*** Opening of TEXT SEGMENT ***

Home > Pre-Japan > Thanksgiving Number One, and 学校閉鎖

Thanksgiving Number One, and 学校閉鎖

November 30, 2009 Leave a comment Go to comments

As promised, this following blog will touch on two points, as the title explains.

1. Thanksgiving! (The first one)

2. I will finally (after much ado) explain what exactly those weird lines and hooks mean.


But first, the delicious. Last Monday I spent the day in Hita with a bunch of great people, having a bunch of fun, and eating a bunch of food. Since we don’t get the day off for Thanksgiving (shocking, I know…) we kind of had to plan ahead. Monday we had a national holiday (one of many.) I believe it was actually Japan’s “Thanksgiving” day, having nothing at all to do with anything even remotely related to Indians, but more akin to what we Americans might call “Labor Day.”

What better day to celebrate American “Thanksgiving” than on Japanese “Thanksgiving”? One of the Hita JETs, Dave, had earlier in the day undertaken the long trek to Costco to procure a whole Turkey. Most people showed up around 3:30 PM (well OK, I showed up at 3:30 PM, but really since this is my blog, that’s all that matters.) We then spent the next 4.5 hours cooking and hanging out. I brought my (now country famous) kabocha cheesecake, and some rather unfortunate looking, but fortunate tasting truffles with a caramel…let’s just call it a crust, because drizzle just sounds unappetizing. There were a few JETs there who had never experienced an American thanksgiving, so they were enjoying helping out making stuffing, turkey, and mashed potatoes. Hooo boy were there mashed potatoes. There were regular mashed potatoes, sure. But then on top of that there was also a sweet potato casserole. Enough carbs to make Mr. Atkins have a visually stimulated heart attack, that’s for darn tootin’.

All in all there were about 13 of us there, from all over the world, which made it an incredibly enjoyable and internationalization-y dinner. Following are a few select photos from that night.

*** Close of TEXT SEGMENT ***
*** Opening of EXCERPTED RECORDS ***

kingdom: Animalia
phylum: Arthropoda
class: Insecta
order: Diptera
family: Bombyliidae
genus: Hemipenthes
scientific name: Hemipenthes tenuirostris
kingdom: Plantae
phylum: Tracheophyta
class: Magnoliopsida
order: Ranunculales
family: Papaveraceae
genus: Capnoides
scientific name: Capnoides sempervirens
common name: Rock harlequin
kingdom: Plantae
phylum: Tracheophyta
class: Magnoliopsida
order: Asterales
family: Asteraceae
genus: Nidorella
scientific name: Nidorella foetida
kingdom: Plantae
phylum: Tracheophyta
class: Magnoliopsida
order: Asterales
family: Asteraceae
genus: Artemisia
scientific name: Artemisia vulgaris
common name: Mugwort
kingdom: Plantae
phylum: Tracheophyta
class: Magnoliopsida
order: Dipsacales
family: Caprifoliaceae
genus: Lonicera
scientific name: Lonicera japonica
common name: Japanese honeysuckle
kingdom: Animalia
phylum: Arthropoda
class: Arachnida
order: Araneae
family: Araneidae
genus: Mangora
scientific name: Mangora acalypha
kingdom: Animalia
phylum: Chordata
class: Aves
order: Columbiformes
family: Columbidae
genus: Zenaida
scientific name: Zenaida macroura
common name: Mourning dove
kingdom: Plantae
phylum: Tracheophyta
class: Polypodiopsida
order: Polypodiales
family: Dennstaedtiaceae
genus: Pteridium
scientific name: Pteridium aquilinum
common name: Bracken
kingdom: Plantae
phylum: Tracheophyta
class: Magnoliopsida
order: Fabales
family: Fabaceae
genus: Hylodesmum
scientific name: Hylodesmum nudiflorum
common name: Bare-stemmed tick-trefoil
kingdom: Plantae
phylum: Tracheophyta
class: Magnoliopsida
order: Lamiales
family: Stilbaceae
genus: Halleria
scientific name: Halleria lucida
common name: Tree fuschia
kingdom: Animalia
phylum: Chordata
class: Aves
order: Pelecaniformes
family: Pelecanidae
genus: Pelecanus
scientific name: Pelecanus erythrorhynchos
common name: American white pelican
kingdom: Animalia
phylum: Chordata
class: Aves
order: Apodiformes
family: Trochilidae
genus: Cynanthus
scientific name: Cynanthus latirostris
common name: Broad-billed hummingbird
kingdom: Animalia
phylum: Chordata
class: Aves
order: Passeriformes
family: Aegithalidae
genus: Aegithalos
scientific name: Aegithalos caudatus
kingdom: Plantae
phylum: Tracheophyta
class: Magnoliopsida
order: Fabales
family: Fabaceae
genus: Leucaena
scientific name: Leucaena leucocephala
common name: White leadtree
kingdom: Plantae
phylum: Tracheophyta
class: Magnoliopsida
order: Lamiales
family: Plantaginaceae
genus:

*** Close of EXCERPTED RECORDS ***

TASK TO COMPLETE: From the Thanksgiving blog post, write out the passage between "All in all there" and "from that night.", inclusive, exactly as it appears.

PROBLEM SOLUTION:
All in all there were about 13 of us there, from all over the world, which made it an incredibly enjoyable and internationalization-y dinner. Following are a few select photos from that night.